Lies, damn lies, correlation and causation

Despite the evidence to the contrary, conservative pundit Larry Kudlow credits a press availability by President Bush with a drop in the price of oil.

Published July 15, 2008 11:44PM (EDT)

On Tuesday morning, as I was watching President Bush slam Congressional Democrats for not following his lead and moving to overturn the federal ban on offshore drilling, a friend mentioned to me that oil prices were dropping. That got me thinking: will a Bush supporter actually try to claim that Bush's words alone were sufficient to cause the decline in price?

I shouldn't have wondered -- Larry Kudlow never lets me down. Writing on the Corner, a National Review group blog, the conservative pundit opined:

In a dramatic move yesterday President Bush removed the executive-branch moratorium on offshore drilling. Today, at a news conference, Bush repeated his new position, and slammed the Democratic Congress for not removing the congressional moratorium on the Outer Continental Shelf and elsewhere. Crude-oil futures for August delivery plunged $9.26, or 6.3 percent, almost immediately as Bush was speaking, bringing the barrel price down to $136.

Now isn't this interesting? ...

Traders took a look at a feisty and aggressive George Bush and started selling the market well before a single new drop of oil has been lifted. What does this tell us? Well, if Congress moves to seal the deal, oil prices will probably keep on falling. That's the way traders work. They discount the future. Psychology and expectations can turn on a dime...

So I repeat: Drill, drill, drill. Deregulate, decontrol, and unleash the American energy industry. Those hated traders will then keep selling oil as the laws of supply and demand and free markets keep working.

Bravo for Bush. Bravo for the traders.

First, a word about those traders. If any of them have done a modicum of research -- and before fooling with their investors' money, they will have -- they'll know that they'd be pretty foolish to start selling now based on the assumption that drilling might soon be allowed off the U.S. coast. There's no guarantee that the Democrats will go along with Bush; the Congressional ban expires on September 30th, but it can be renewed. And though Democrats obviously have an uncanny ability to cave on a dime, they still control Congress and their presidential candidate still opposes drilling.

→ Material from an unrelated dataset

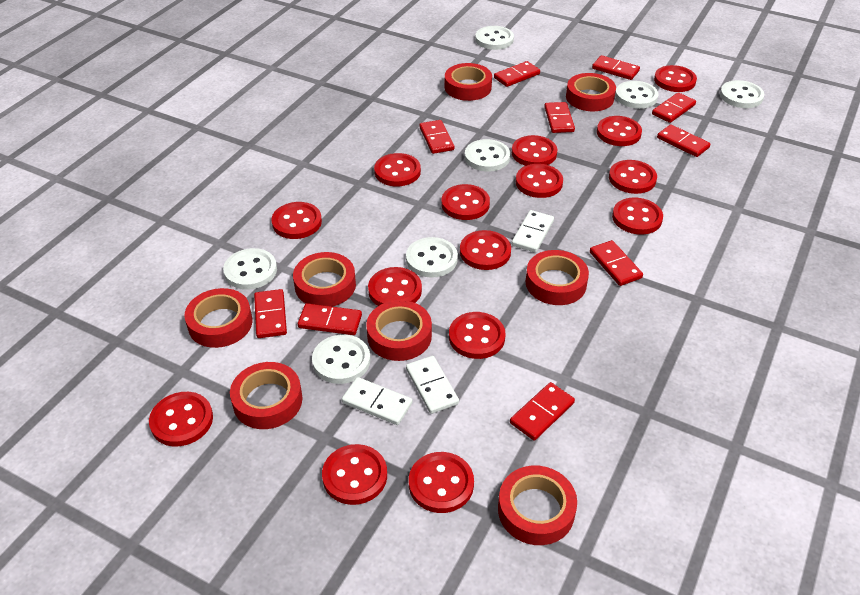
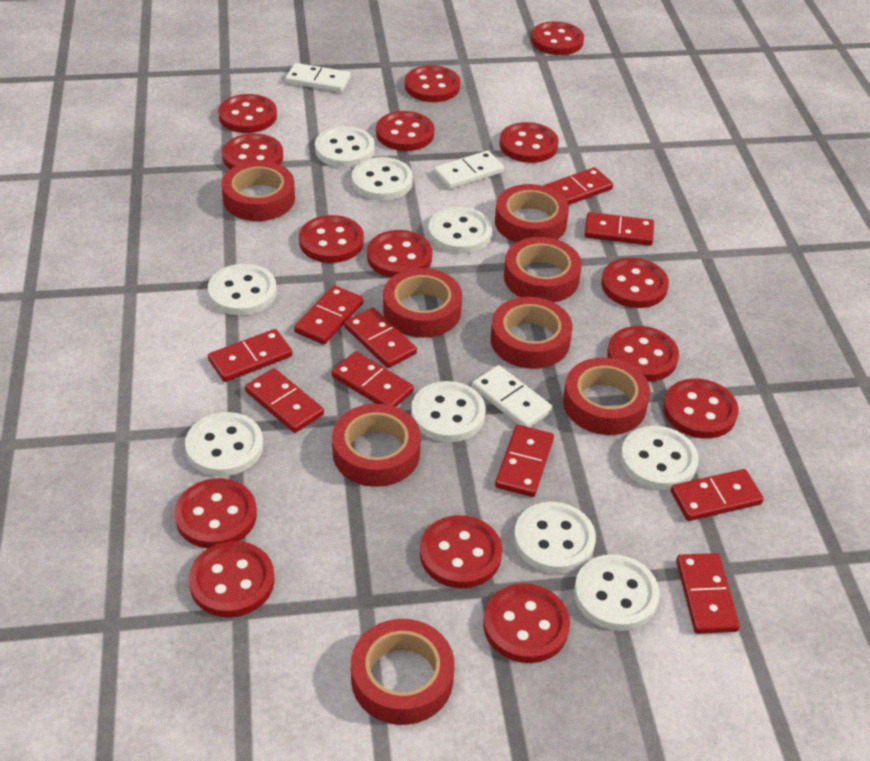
white button: [223,248,277,290] [312,335,370,384] [406,237,458,278] [465,139,510,172] [475,26,514,50] [615,81,658,109] [720,80,764,108] = 7 -> [185,412,263,476] [208,264,277,315] [315,126,374,168] [352,157,413,201] [411,381,486,442] [428,207,492,254] [514,502,596,573] [574,554,660,631] [620,426,699,490] = 9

Moreover, even if the ban is lifted, any effects on the price of oil won't be felt for quite some time, and even then they'll be "insignificant." The only party-poopers Kudlow could think to cite in his post are Democrats, but there isn't a partisan divide here. This is what the Department of Energy's Energy Information Administration said in 2007, based on an analysis that assumed the expiration of moratoria on leasing of offshore areas would happen as it was scheduled to, in 2012:

[A]ccess to the Pacific, Atlantic, and eastern Gulf regions would not have a significant impact on domestic crude oil and natural gas production or prices before 2030... Because oil prices are determined on the international market, however, any impact on average wellhead prices is expected to be insignificant.

Beyond that, Kudlow's argument was a classic example of confusing correlation with causation. Put simply, just because the drop in price happened as Bush was speaking doesn't mean Bush's words caused the drop. In this case, in fact, we actually have some far more plausible explanations for what caused the price of oil to fall. As my colleague Andrew Leonard explained there's one major event that has been accepted as the causative factor: On Tuesday, OPEC released a report that predicts a slowing in the growth of demand for oil.

The Associated Press added one other factor: speculators' fear that they'll be left holding the bag if a recession leads to a drop in price, or if banks are forced to get some quick cash. The AP quotes a research note by Olivier Jakob, an analyst at Petromatrix in Switzerland, that says, "Since investment banks have been increasing their ... exposure to commodities, their current distress can have (a) significant impact on oil prices if they are forced to liquidate commodity positions in a run for cash."


By Alex Koppelman

Alex Koppelman is a staff writer for Salon.